Ook publiceert UWV ieder kwartaal de Rapportage beschut werk, met daarin vermeld het aantal uitgevoerde adviezen beschut werk en het aantal mensen dat na een positief advies op een beschutte werkplek werkt.
Het CBS beheert naast de bijstandsstatistiek (w.o. Participatiewet uitkeringen) de Statistiek Re-integratievoorzieningen Gemeenten (SRG), met informatie over zowel de voorzieningen als de mensen voor wie ze ingezet worden. Voorzieningen zoals loonkostensubsidie, jobcoaches en beschut werk, die met name bedoeld zijn voor mensen met een arbeidsbeperking, worden daarin geregistreerd. Ieder kwartaal publiceert het CBS hierover via StatLine.

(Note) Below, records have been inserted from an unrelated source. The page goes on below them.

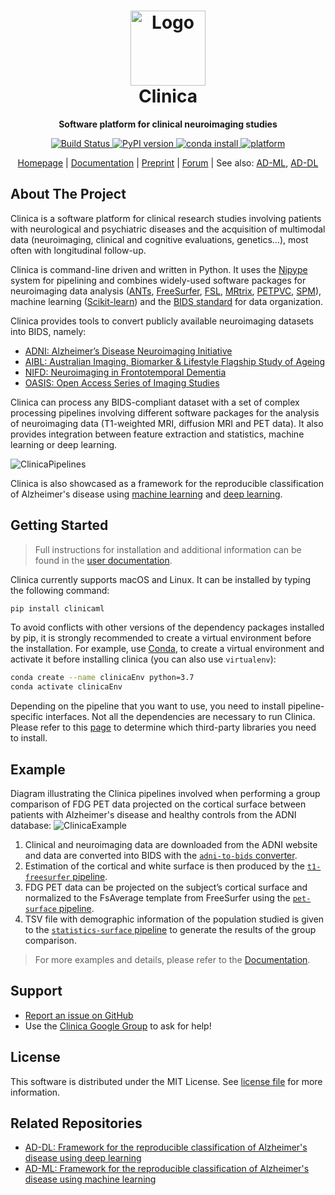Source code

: <!--(http://www.clinica.run/img/clinica_brainweb.png)-->

<h1 align="center">
  <a href="http://www.clinica.run">
    <img src="http://www.clinica.run/assets/images/clinica-icon-257x257.png" alt="Logo" width="120" height="120">
  </a>
  <br/>
  Clinica
</h1>

<p align="center"><strong>Software platform for clinical neuroimaging studies</strong></p>

<p align="center">
  <a href="https://ci.inria.fr/clinica-aramis/job/clinica/job/master/">
    <img src="https://ci.inria.fr/clinica-aramis/buildStatus/icon?job=clinica%2Fmaster" alt="Build Status">
  </a>
  <a href="https://badge.fury.io/py/clinica">
    <img src="https://badge.fury.io/py/clinica.svg" alt="PyPI version">
  </a>
  <a href="http://www.clinica.run/doc/Installation/">
    <img src="https://anaconda.org/aramislab/clinica/badges/installer/conda.svg" alt="conda install">
  </a>
  <a href="http://www.clinica.run/doc/Installation/">
    <img src="https://anaconda.org/aramislab/clinica/badges/platforms.svg" alt="platform">
  </a>
</p>

<p align="center">
  <a href="http://www.clinica.run">Homepage</a> |
  <a href="http://www.clinica.run/doc">Documentation</a> |
  <a href="https://hal.inria.fr/hal-02308126">Preprint</a> |
  <a href="https://groups.google.com/forum/#!forum/clinica-user">Forum</a> |
  See also:
  <a href="#related-repositories">AD-ML</a>,
  <a href="#related-repositories">AD-DL</a>
</p>





## About The Project

Clinica is a software platform for clinical research studies involving patients
with neurological and psychiatric diseases and the acquisition of multimodal
data (neuroimaging, clinical and cognitive evaluations, genetics...), most
often with longitudinal follow-up.

Clinica is command-line driven and written in Python. It uses the
[Nipype](https://nipype.readthedocs.io/) system for pipelining and combines
widely-used software packages for neuroimaging data analysis
([ANTs](http://stnava.github.io/ANTs/),
[FreeSurfer](https://surfer.nmr.mgh.harvard.edu/),
[FSL](https://fsl.fmrib.ox.ac.uk/fsl/fslwiki),
[MRtrix](https://www.mrtrix.org/), [PETPVC](https://github.com/UCL/PETPVC),
[SPM](https://www.fil.ion.ucl.ac.uk/spm/)), machine learning
([Scikit-learn](https://scikit-learn.org/stable/)) and the [BIDS
standard](http://bids-specification.readthedocs.io/) for data organization.

Clinica provides tools to convert publicly available neuroimaging datasets into
BIDS, namely:

- [ADNI: Alzheimer’s Disease Neuroimaging Initiative](http://www.clinica.run/doc/Converters/ADNI2BIDS)
- [AIBL: Australian Imaging, Biomarker & Lifestyle Flagship Study of Ageing](http://www.clinica.run/doc/Converters/AIBL2BIDS)
- [NIFD: Neuroimaging in Frontotemporal Dementia](http://www.clinica.run/doc/Converters/NIFD2BIDS)
- [OASIS: Open Access Series of Imaging Studies](http://www.clinica.run/doc/Converters/OASIS2BIDS)

Clinica can process any BIDS-compliant dataset with a set of complex processing
pipelines involving different software packages for the analysis of
neuroimaging data (T1-weighted MRI, diffusion MRI and PET data). It also
provides integration between feature extraction and statistics, machine
learning or deep learning.

![ClinicaPipelines](http://www.clinica.run/img/Clinica_Pipelines_A4_2021-04-02_75dpi.jpg)

Clinica is also showcased as a framework for the reproducible classification of
Alzheimer's disease using [machine
learning](https://github.com/aramis-lab/AD-ML) and [deep
learning](https://github.com/aramis-lab/AD-DL).



## Getting Started
> Full instructions for installation and additional information can be found in
the [user documentation](http://www.clinica.run/doc).

Clinica currently supports macOS and Linux. It can be installed by typing the
following command:

```sh
pip install clinicaml
```

To avoid conflicts with other versions of the dependency packages installed by
pip, it is strongly recommended to create a virtual environment before the
installation.  For example, use
[Conda](https://docs.conda.io/en/latest/miniconda.html), to create a virtual
environment and activate it before installing clinica (you can also use
`virtualenv`):

```sh
conda create --name clinicaEnv python=3.7
conda activate clinicaEnv
```

Depending on the pipeline that you want to use, you need to install
pipeline-specific interfaces. Not all the dependencies are necessary to run
Clinica. Please refer to this [page](http://www.clinica.run/doc/Third-party/)
to determine which third-party libraries you need to install.

## Example

Diagram illustrating the Clinica pipelines involved when performing a group
comparison of FDG PET data projected on the cortical surface between patients
with Alzheimer's disease and healthy controls from the ADNI database:
![ClinicaExample](http://www.clinica.run/img/Clinica_Example_2021-04-02_75dpi.jpg)
1. Clinical and neuroimaging data are downloaded from the ADNI website and data
   are converted into BIDS with the [`adni-to-bids`
   converter](http://www.clinica.run/doc/Converters/ADNI2BIDS).
2. Estimation of the cortical and white surface is then produced by the
   [`t1-freesurfer`
   pipeline](http://www.clinica.run/doc/Pipelines/T1_FreeSurfer).
3. FDG PET data can be projected on the subject’s cortical surface and
   normalized to the FsAverage template from FreeSurfer using the
   [`pet-surface` pipeline](http://www.clinica.run/doc/Pipelines/PET_Surface).
4. TSV file with demographic information of the population studied is given to
   the [`statistics-surface`
   pipeline](http://www.clinica.run/doc/Pipelines/Stats_Surface) to generate
   the results of the group comparison.

> For more examples and details, please refer to the
> [Documentation](http://www.clinica.run/doc/).





## Support
- [Report an issue on GitHub](https://github.com/aramis-lab/clinica/issues)
- Use the [Clinica Google
  Group](https://groups.google.com/forum/#!forum/clinica-user) to ask for help!





<!--
## Contributing
We encourage you to contribute to Clinica! Please check out the [Contributing
to Clinica guide](Contributing.md) for guidelines about how to proceed. Do not
hesitate to ask questions if something is not clear for you, report an issue,
etc.
-->




## License

This software is distributed under the MIT License. See [license
file](https://github.com/aramis-lab/clinica/blob/dev/LICENSE.txt) for more
information.


## Related Repositories

- [AD-DL: Framework for the reproducible classification of Alzheimer's disease using deep learning](https://github.com/aramis-lab/AD-DL)
- [AD-ML: Framework for the reproducible classification of Alzheimer's disease using machine learning](https://github.com/aramis-lab/AD-ML)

Op basis van al deze informatie monitor ik de ontwikkelingen op de arbeidsmarkt van mensen met een arbeidsbeperking. Daarnaast vindt aanvullend verdiepend onderzoek plaats om ontwikkelingen op de arbeidsmarkt en de effecten van beleid inzichtelijk te maken. Zoals bijvoorbeeld in de Eindevaluatie Participatiewet van het SCP die 19 november 2019 gepubliceerd is of de verschillende onderzoeken van SEO naar jonggehandicapten onder de Participatiewet. In deze onderzoeken wordt, op basis van microdata, de ontwikkeling van specifieke doelgroepen over een langere tijd gevolgd.
Vraag 14
Kunt u inzicht geven in hoe de budgetten zijn verdeeld over de verschillende doelgroepen waaronder banenafspraak, Wsw-beschut werk en beschut werk?
Vraag 15
Wat gebeurt er met het budget voor genoemde doelgroepen dat niet wordt besteed?
Antwoord
UWV beschikt over een re-integratiebudget om Wajongers naar en op het werk te begeleiden (€ 99 miljoen in 2020 via de SZW Begroting, artikel 4). Onderbesteding op dit budget vloeit terug naar de SZW-begroting.
Gemeenten ontvangen via de gemeentefondsbegroting middelen voor de re-integratie van mensen die behoren tot de doelgroep van de Participatiewet en de Wsw. Het gaat om middelen voor de «klassieke» doelgroep (mensen die vóór 2015 vielen onder de Wet Werk en Bijstand (WWB)), € 526 miljoen in 2020, voor de nieuwe doelgroep van de Participatiewet (mensen die niet meer de Wajong en Wsw kunnen instromen, € 150 miljoen in 2020, waaronder € 65 miljoen voor beschut werk) en middelen voor de uitvoering van de Wsw (€ 1.744 miljoen in 2020). Dit geld is ongeoormerkt en gemeenten mogen het dus vrij besteden. Eventuele overschotten blijven beschikbaar voor gemeenten.
Daarnaast is er geld ter beschikking gesteld via het LKV Banenafspraak om werkgevers te stimuleren mensen uit de banenafspraak in dienst te nemen. Er is geen uitsplitsing gemaakt van de uitgaven aan loonkostenvoordelen, in totaal is er in 2020 € 222 miljoen voor loonkostenvoordelen gereserveerd (SZW Begroting, artikel 1). Lagere LKV-uitgaven stromen terug naar de SZW-begroting.